WHAT THE TASK ASKS - Starting with the line that has "right wrist: (447, 519)" in the records below and stopping after the line that has "right ear: (22, 108)", output every line exactly and nothing else; skip pictures.

INFORMATION SHOWN -
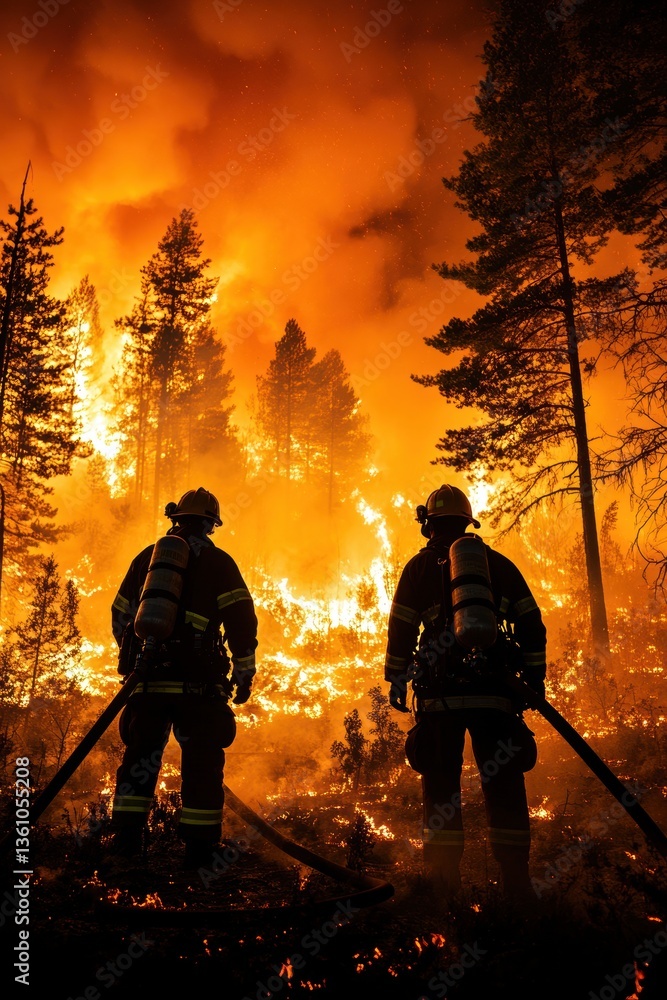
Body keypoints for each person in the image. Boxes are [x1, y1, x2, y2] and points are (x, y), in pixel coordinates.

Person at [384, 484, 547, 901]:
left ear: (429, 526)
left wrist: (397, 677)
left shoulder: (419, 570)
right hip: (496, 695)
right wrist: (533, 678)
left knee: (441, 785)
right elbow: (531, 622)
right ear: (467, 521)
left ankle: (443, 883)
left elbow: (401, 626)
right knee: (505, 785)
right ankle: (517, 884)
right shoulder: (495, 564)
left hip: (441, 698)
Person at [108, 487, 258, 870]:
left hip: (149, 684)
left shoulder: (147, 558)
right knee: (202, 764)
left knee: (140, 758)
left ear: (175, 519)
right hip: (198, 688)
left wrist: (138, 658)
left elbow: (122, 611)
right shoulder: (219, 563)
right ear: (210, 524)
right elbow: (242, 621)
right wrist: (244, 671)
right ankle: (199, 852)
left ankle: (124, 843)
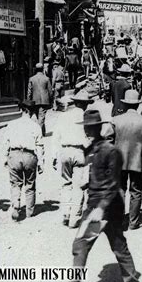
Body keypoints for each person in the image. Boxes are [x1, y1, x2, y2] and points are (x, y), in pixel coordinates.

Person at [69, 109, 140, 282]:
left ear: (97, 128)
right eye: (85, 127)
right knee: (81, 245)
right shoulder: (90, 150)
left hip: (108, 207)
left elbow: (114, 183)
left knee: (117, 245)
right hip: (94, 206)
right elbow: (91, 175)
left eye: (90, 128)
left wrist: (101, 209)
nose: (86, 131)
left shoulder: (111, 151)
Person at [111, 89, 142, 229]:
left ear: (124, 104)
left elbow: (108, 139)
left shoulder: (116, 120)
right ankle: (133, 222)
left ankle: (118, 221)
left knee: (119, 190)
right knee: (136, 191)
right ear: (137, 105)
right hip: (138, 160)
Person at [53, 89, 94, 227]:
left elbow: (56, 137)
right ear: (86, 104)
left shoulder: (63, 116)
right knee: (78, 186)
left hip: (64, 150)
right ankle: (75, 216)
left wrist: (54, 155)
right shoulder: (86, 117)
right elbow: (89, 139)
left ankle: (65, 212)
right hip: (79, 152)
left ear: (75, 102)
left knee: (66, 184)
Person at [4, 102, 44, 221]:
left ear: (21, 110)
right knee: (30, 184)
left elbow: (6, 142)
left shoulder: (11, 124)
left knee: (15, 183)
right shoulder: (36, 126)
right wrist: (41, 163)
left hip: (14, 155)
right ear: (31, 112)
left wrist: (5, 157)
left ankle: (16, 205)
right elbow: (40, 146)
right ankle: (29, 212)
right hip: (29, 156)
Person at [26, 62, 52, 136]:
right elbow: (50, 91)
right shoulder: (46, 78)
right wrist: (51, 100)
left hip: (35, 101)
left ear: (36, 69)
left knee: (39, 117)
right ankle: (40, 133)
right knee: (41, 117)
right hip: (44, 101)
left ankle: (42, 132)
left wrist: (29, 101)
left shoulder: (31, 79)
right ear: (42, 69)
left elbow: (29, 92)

...

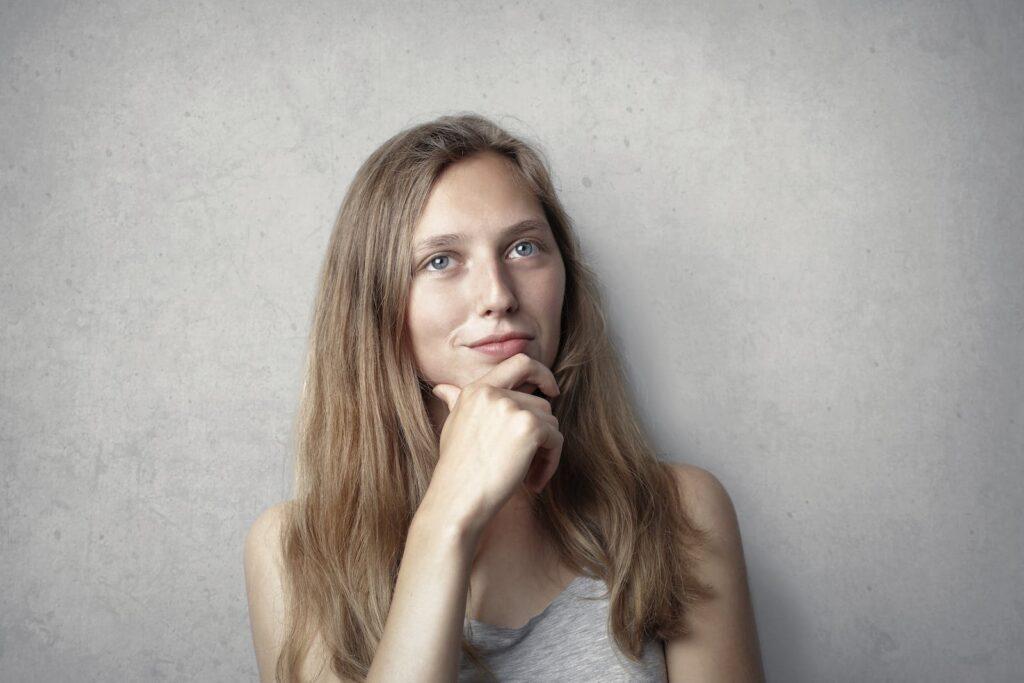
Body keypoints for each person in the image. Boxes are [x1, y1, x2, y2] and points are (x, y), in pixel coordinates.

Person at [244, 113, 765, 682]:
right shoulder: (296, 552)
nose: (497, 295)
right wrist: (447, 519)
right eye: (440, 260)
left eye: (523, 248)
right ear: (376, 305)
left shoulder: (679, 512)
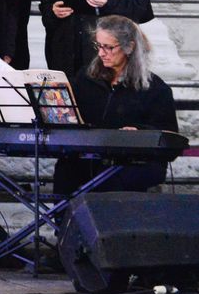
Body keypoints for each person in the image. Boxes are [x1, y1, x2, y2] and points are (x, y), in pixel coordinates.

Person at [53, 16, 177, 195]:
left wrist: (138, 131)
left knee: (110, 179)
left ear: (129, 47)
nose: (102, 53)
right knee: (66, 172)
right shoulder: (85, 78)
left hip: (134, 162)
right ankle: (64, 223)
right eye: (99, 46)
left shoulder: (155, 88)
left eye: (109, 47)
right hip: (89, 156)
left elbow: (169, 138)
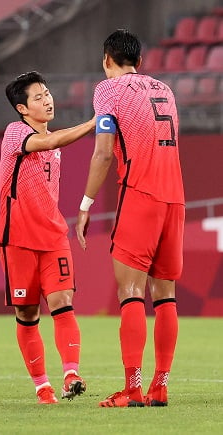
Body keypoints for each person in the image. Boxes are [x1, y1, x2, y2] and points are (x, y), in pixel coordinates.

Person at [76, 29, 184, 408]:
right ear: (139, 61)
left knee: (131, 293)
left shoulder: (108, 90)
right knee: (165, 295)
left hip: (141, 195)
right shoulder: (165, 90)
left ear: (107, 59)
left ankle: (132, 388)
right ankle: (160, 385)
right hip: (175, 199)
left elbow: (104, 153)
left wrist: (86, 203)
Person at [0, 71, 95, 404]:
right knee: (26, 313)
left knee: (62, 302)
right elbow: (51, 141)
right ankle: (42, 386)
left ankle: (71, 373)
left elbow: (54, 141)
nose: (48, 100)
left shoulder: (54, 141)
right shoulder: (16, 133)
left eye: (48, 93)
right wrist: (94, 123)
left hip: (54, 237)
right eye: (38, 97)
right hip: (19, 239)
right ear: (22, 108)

* * *

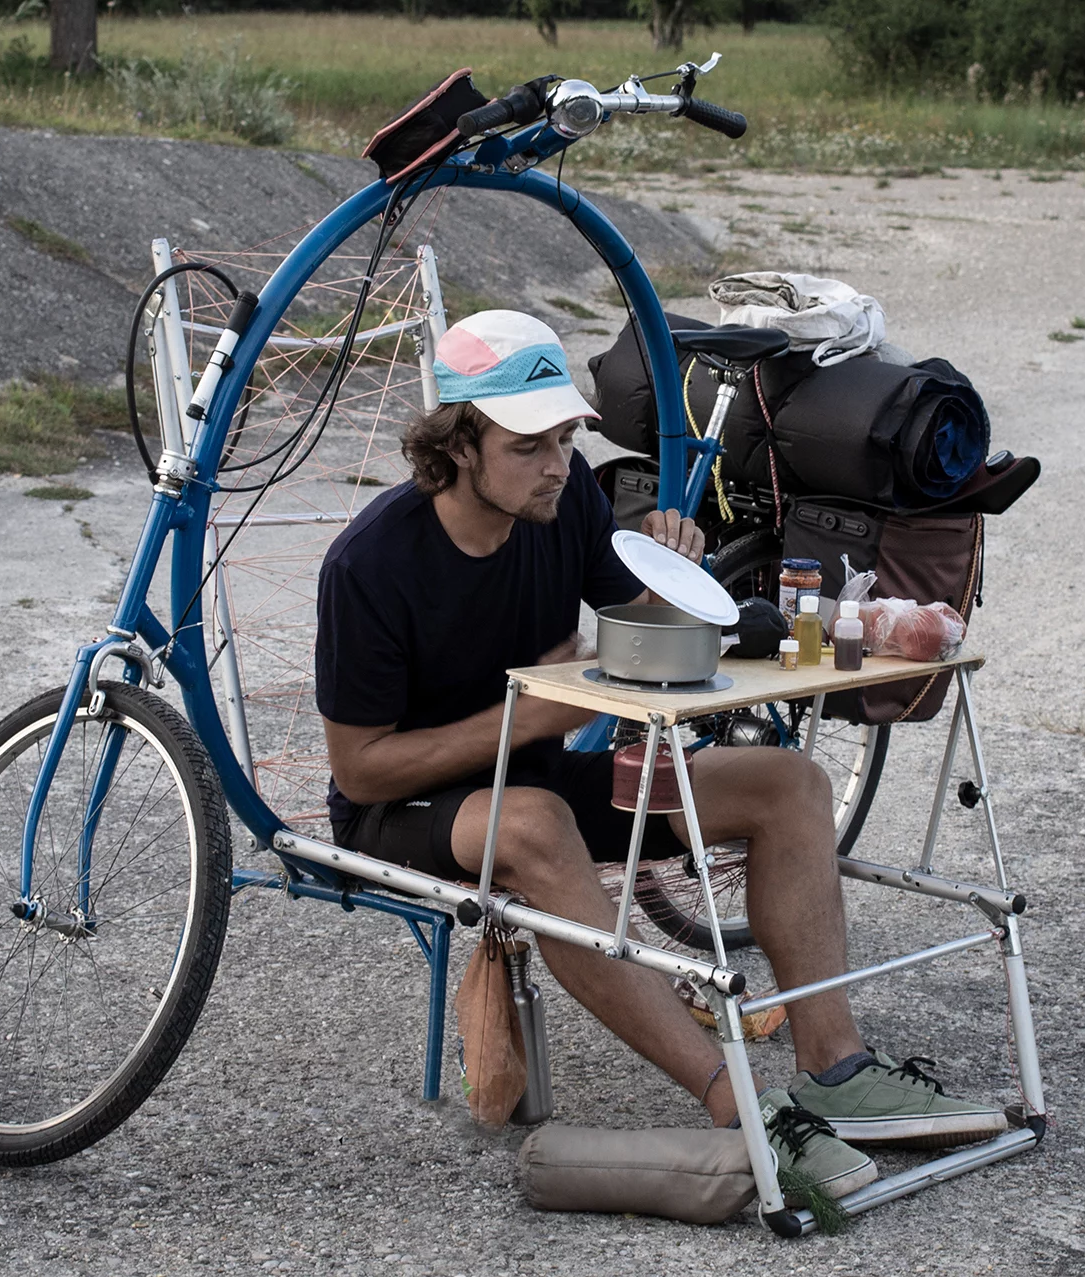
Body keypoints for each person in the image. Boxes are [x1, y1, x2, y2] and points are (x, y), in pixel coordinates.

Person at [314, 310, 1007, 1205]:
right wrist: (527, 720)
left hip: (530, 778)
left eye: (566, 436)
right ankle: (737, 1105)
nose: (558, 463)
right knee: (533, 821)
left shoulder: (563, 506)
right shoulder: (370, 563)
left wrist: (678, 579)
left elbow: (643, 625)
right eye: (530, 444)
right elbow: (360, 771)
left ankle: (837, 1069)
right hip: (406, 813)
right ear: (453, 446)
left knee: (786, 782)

EXPECTED ANSWER -
right wrist: (447, 519)
right eye: (440, 260)
left eye: (523, 248)
right ear: (376, 305)
left shoulder: (679, 512)
Body keypoints for each person in the image. Boxes are [x1, y1, x2, y2] and points are (x, y), in pixel coordinates.

Person at [53, 16, 177, 195]:
left wrist: (138, 131)
left knee: (110, 179)
left ear: (129, 47)
nose: (102, 53)
right knee: (66, 172)
right shoulder: (85, 78)
left hip: (134, 162)
right ankle: (64, 223)
right eye: (99, 46)
left shoulder: (155, 88)
left eye: (109, 47)
right hip: (89, 156)
left elbow: (169, 138)
Body keypoints for each person in the image. Boxes are [x1, y1, x2, y2] and points are (x, y), in pixel coordinates.

Person at [76, 29, 184, 408]:
right ear: (139, 61)
left knee: (131, 293)
left shoulder: (108, 90)
right knee: (165, 295)
left hip: (141, 195)
right shoulder: (165, 90)
left ear: (107, 59)
left ankle: (132, 388)
right ankle: (160, 385)
right hip: (175, 199)
left elbow: (104, 153)
left wrist: (86, 203)
Person at [0, 71, 95, 404]:
right knee: (26, 313)
left knee: (62, 302)
right elbow: (51, 141)
right ankle: (42, 386)
left ankle: (71, 373)
left elbow: (54, 141)
nose: (48, 100)
left shoulder: (54, 141)
right shoulder: (16, 133)
left eye: (48, 93)
right wrist: (94, 123)
left hip: (54, 237)
right eye: (38, 97)
right hip: (19, 239)
right ear: (22, 108)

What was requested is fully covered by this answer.